===== SOURCE MATERIAL =====

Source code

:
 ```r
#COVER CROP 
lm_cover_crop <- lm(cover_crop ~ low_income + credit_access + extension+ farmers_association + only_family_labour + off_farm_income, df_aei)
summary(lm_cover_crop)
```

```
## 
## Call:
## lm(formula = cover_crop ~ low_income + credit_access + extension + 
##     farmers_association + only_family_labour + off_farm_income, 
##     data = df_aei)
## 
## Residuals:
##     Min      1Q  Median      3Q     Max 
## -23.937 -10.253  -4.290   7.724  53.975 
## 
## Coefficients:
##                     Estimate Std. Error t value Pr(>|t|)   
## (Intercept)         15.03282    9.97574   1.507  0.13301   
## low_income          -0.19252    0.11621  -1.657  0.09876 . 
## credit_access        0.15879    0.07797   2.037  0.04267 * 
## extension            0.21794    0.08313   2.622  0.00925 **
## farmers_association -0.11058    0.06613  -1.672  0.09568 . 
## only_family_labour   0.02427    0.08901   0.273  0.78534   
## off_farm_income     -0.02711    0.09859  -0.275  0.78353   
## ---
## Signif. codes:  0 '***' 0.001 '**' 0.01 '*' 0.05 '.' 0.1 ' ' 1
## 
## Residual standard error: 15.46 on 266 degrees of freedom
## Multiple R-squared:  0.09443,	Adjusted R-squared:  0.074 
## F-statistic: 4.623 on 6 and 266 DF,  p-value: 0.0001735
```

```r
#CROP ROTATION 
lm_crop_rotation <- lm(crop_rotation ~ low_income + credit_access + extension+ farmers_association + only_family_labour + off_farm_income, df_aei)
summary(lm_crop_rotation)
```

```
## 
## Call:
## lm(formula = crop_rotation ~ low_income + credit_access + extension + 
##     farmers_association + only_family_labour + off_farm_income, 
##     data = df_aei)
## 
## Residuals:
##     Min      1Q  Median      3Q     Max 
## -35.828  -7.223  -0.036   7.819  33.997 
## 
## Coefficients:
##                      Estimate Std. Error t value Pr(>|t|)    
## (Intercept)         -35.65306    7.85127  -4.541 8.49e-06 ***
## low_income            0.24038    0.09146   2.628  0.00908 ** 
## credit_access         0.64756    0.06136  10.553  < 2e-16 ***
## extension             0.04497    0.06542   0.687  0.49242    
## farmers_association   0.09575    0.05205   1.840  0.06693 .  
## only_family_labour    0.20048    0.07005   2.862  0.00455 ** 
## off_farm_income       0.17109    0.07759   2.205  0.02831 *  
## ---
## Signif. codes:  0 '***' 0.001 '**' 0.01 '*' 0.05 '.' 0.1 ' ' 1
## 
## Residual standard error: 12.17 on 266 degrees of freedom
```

=====

§ WHAT THE TASK REQUIRES
Start at the first line of the material and write everything out exactly.

§ SOLVED EXERCISE
Source code

:
 ```r
#COVER CROP 
lm_cover_crop <- lm(cover_crop ~ low_income + credit_access + extension+ farmers_association + only_family_labour + off_farm_income, df_aei)
summary(lm_cover_crop)
```

```
## 
## Call:
## lm(formula = cover_crop ~ low_income + credit_access + extension + 
##     farmers_association + only_family_labour + off_farm_income, 
##     data = df_aei)
## 
## Residuals:
##     Min      1Q  Median      3Q     Max 
## -23.937 -10.253  -4.290   7.724  53.975 
## 
## Coefficients:
##                     Estimate Std. Error t value Pr(>|t|)   
## (Intercept)         15.03282    9.97574   1.507  0.13301   
## low_income          -0.19252    0.11621  -1.657  0.09876 . 
## credit_access        0.15879    0.07797   2.037  0.04267 * 
## extension            0.21794    0.08313   2.622  0.00925 **
## farmers_association -0.11058    0.06613  -1.672  0.09568 . 
## only_family_labour   0.02427    0.08901   0.273  0.78534   
## off_farm_income     -0.02711    0.09859  -0.275  0.78353   
## ---
## Signif. codes:  0 '***' 0.001 '**' 0.01 '*' 0.05 '.' 0.1 ' ' 1
## 
## Residual standard error: 15.46 on 266 degrees of freedom
## Multiple R-squared:  0.09443,	Adjusted R-squared:  0.074 
## F-statistic: 4.623 on 6 and 266 DF,  p-value: 0.0001735
```

```r
#CROP ROTATION 
lm_crop_rotation <- lm(crop_rotation ~ low_income + credit_access + extension+ farmers_association + only_family_labour + off_farm_income, df_aei)
summary(lm_crop_rotation)
```

```
## 
## Call:
## lm(formula = crop_rotation ~ low_income + credit_access + extension + 
##     farmers_association + only_family_labour + off_farm_income, 
##     data = df_aei)
## 
## Residuals:
##     Min      1Q  Median      3Q     Max 
## -35.828  -7.223  -0.036   7.819  33.997 
## 
## Coefficients:
##                      Estimate Std. Error t value Pr(>|t|)    
## (Intercept)         -35.65306    7.85127  -4.541 8.49e-06 ***
## low_income            0.24038    0.09146   2.628  0.00908 ** 
## credit_access         0.64756    0.06136  10.553  < 2e-16 ***
## extension             0.04497    0.06542   0.687  0.49242    
## farmers_association   0.09575    0.05205   1.840  0.06693 .  
## only_family_labour    0.20048    0.07005   2.862  0.00455 ** 
## off_farm_income       0.17109    0.07759   2.205  0.02831 *  
## ---
## Signif. codes:  0 '***' 0.001 '**' 0.01 '*' 0.05 '.' 0.1 ' ' 1
## 
## Residual standard error: 12.17 on 266 degrees of freedom
```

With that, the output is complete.